If required you can filter the cron statements with e.g.

grep CRON /var/log/syslog 

Now that we've gone over the basics of cron, where the files are and how to use them let's look at some common problems.

Check that cron is running

If cron isn't running then your commands won't be scheduled ...

ps -ef | grep cron | grep -v grep

should get you something like

root    1224   1  0 Nov16 ?    00:00:03 cron

or

root    2018   1  0 Nov14 ?    00:00:06 crond

If not restart it

/sbin/service cron start

or

/sbin/service crond start

There may be other methods; use what your distro provides.

cron runs your command in a restricted environment.

What environment variables are available is likely to be very limited. Typically, you'll only get a few variables defined, such as $LOGNAME, $HOME, and $PATH.

Of particular note is the PATH is restricted to /bin:/usr/bin. The vast majority of "my cron script doesn't work" problems are caused by this restrictive path. If your command is in a different location you can solve this in a couple of ways:

  1. Provide the full path to your command.

    1 2 * * * /path/to/your/command
    
  2. Provide a suitable PATH in the crontab file

    PATH=/usr:/usr/bin:/path/to/something/else
    1 2 * * * command 
    

If your command requires other environment variables you can define them in the crontab file too.

cron runs your command with cwd == $HOME

Regardless of where the program you execute resides on the filesystem, the current working directory of the program when cron runs it will be the user's home directory. If you access files in your program, you'll need to take this into account if you use relative paths, or (preferably) just use fully-qualified paths everywhere, and save everyone a whole lot of confusion.
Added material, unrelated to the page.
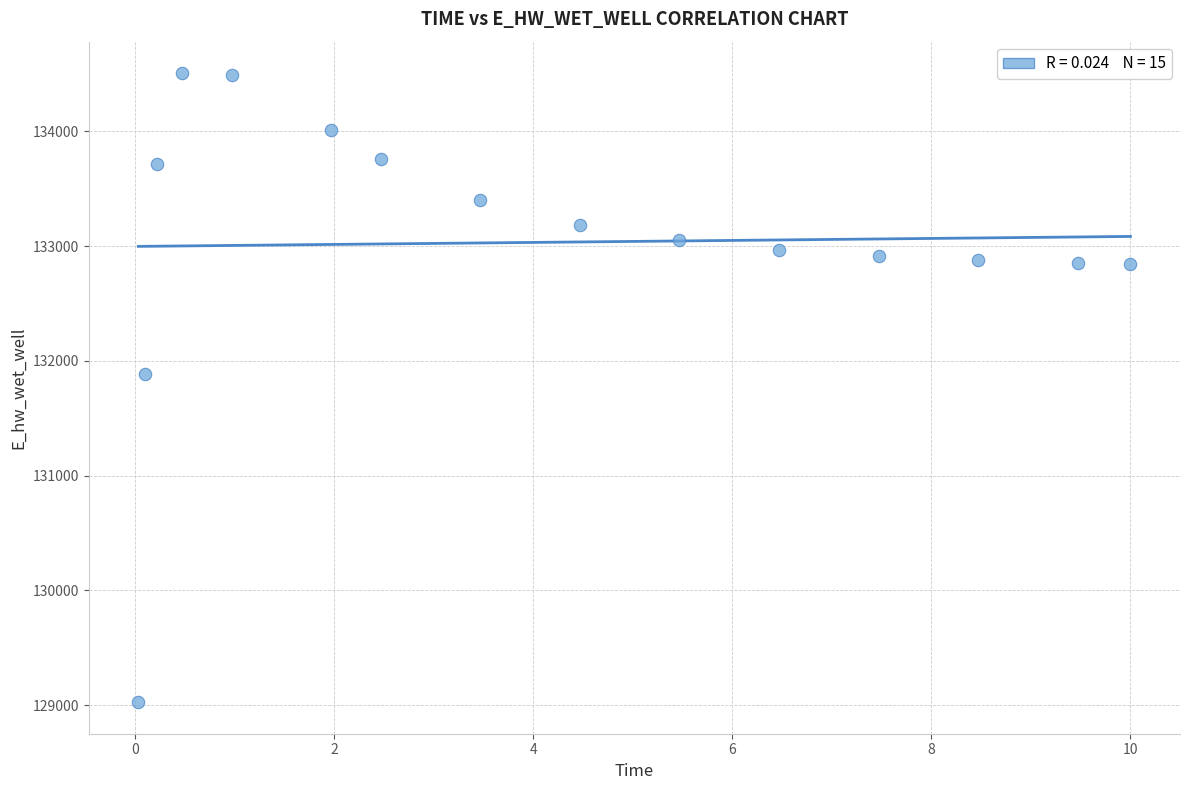

What Y value in the scatter plot is closest to 131766?

131885.5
The last command in my crontab doesn't run

Cron generally requires that commands are terminated with a new line. Edit your crontab; go to the end of the line which contains the last command and insert a new line (press enter).

Check the crontab format

You can't use a user crontab formatted crontab for /etc/crontab or the fragments in /etc/cron.d and vice versa. A user formatted crontab does not include a username in the 6th position of a row, while a system formatted crontab includes the username and runs the command as that user.
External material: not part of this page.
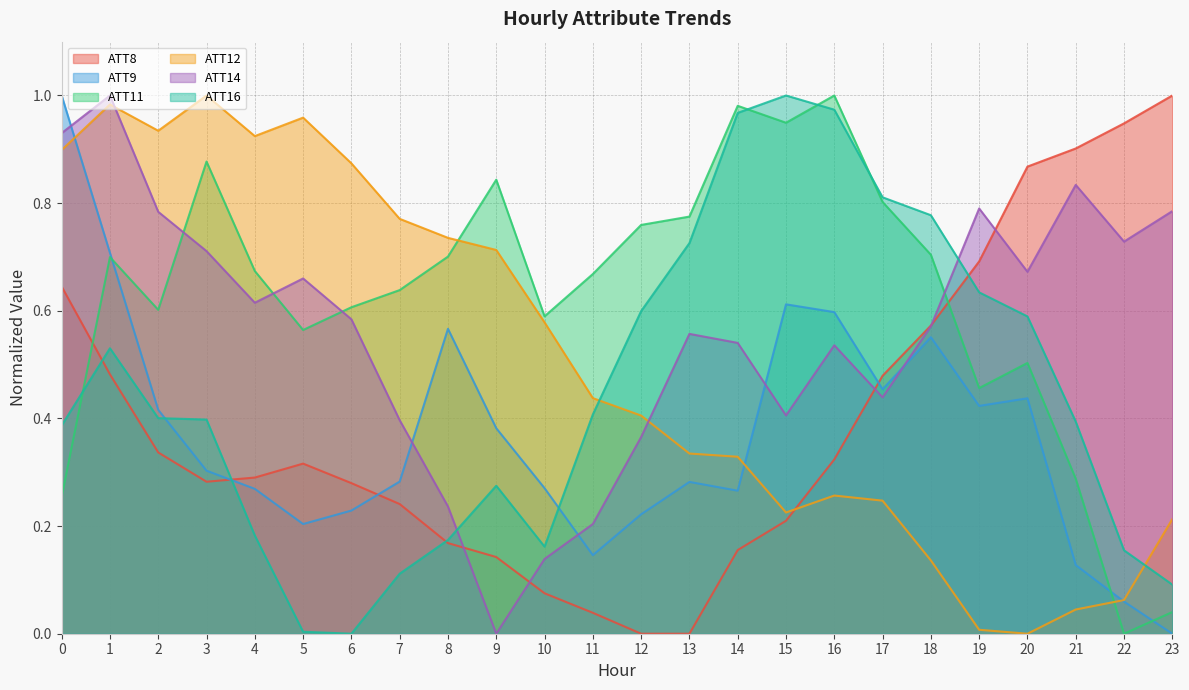

At which label is ATT8 closest to 0?

12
I put a file in /etc/cron.{hourly,daily,weekly,monthly} and it doesn't run

  • Check that the filename doesn't have an extension see run-parts
  • Ensure the file has execute permissions.
  • Tell the system what to use when executing your script (eg. put #!/bin/sh at top)

Cron date related bugs

If your date is recently changed by a user or system update, timezone or other, then crontab will start behaving erratically and exhibit bizarre bugs, sometimes working, sometimes not. This is crontab's attempt to try to "do what you want" when the time changes out from underneath it. The "minute" field will become ineffective after the hour is changed. In this scenario, only asterisks would be accepted. Restart cron and try it again without connecting to the internet (so the date doesn't have a chance to reset to one of the time servers).

Percent signs, again

To emphasise the advice about percent signs, here's an example of what cron does with them:

# cron entry
* * * * * cat >$HOME/cron.out%foo%bar%baz

will create the ~/cron.out file containing the 3 lines

foo
bar
baz

This is particularly intrusive when using the date command. Be sure to escape the percent signs

* * * * * /path/to/command --day "$(date "+\%Y\%m\%d")"
0
votes

Thanks so much for the extensive feedback, everyone. I'm certainly taking a lot more away from this than I put into it. In any event, I ran across the answer. In my perl5 lib folder I found that somehow the IO and OLE libraries were missing on production. Copying those over from development resulted in everything working fine. The fact that I was unable to determine/capture this through conventional debugging efforts as opposed to merely comparing directory listings out of exasperation speaks to how much more I have to learn along these lines. But I'm confident that the great feedback I received will go a long ways towards getting me there. Thanks again, everyone.